New Delhi, Oct. 5: A meeting of the full Planning Commission, which cleared the Tenth Five year Plan (2002-07) today, has pegged the growth rate target for the economy at 7.92 per cent on the back of increased socio-economic spending.
In five years’ time, the Plan aims at ensuring 5 years of compulsory elementary education for all children, taking the literacy rate from a current 65 per cent to 75 per cent and evening out of the gender gap in literacy and wage rates.
It also aims to reduce poverty levels to 21 per cent mark from the current 26 per cent and create 50 million jobs.
“The Tenth Plan will seek to double per capita income in 10 years. Since economic growth is not the only objective it is necessary to harness the benefits of growth to improve the quality of life of the people by setting some key target,” explained Krishna Chand Pant, deputy chairman of the Planning Commission. He added public expenditure will be increased in the social sector, power, rural roads and irrigation to achieve the growth rate.
However, when asked for a clarification on the Prime Minister’s claim of 8 per cent GDP growth rate and the Plan document’s declared 7.93 per cent growth, Pant said “there’s not much of a difference between these two rates. Both are same!”

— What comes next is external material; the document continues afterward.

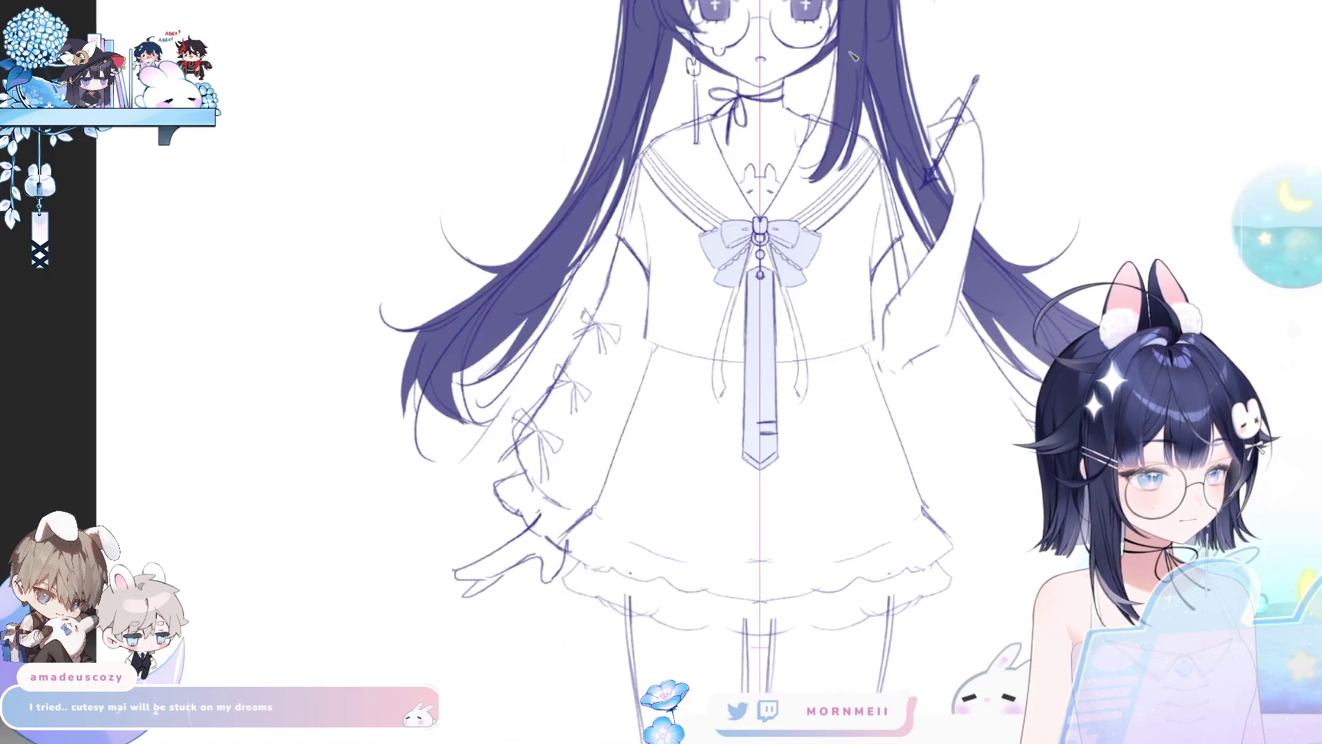
key(h)
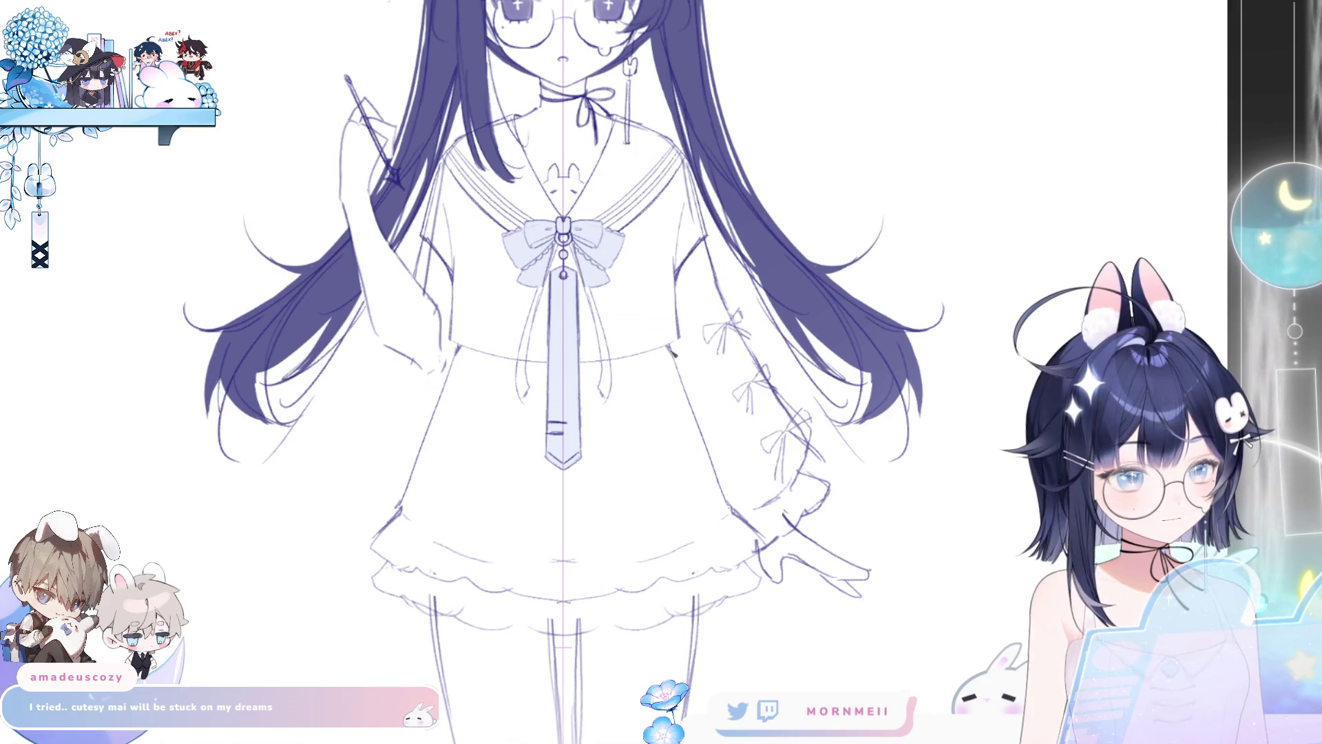
drag(671, 352, 730, 503)
key(ctrl+z)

The Plan will seek to reform ailing development financial institutions (like IFCI) along with firmer laws on bankruptcy and foreclosures to facilitate a lowering in the non-performing assets (NPAs) of state-run banks. It also seeks an annual increase in foreign direct investment (FDI) inflows to around $ 7.5 billion.
It will seek reforms in the agricultural sector by streamlining trade & commerce laws and an amendment in the Essential Commodities Act along with the Agriculture Produce Marketing Act.
The Plan has pegged the current domestic saving rates at 26.8 per cent of GDP, more than 3.5 per cent higher than before and a high investment rate of 28.4 per cent. It has, however, estimated the figures taking into account an increase in revenue collections along with broadening of the tax base. It also seeks to introduce an integrated form of value-added taxation between the Centre and the states.
The Tenth Plan has a public sector outlay (2001-02 prices) of Rs 15,92,300 crore out of which the central Plan will have an outlay of Rs 9,21,291 crore and the rest will be divided among the states and Union territories.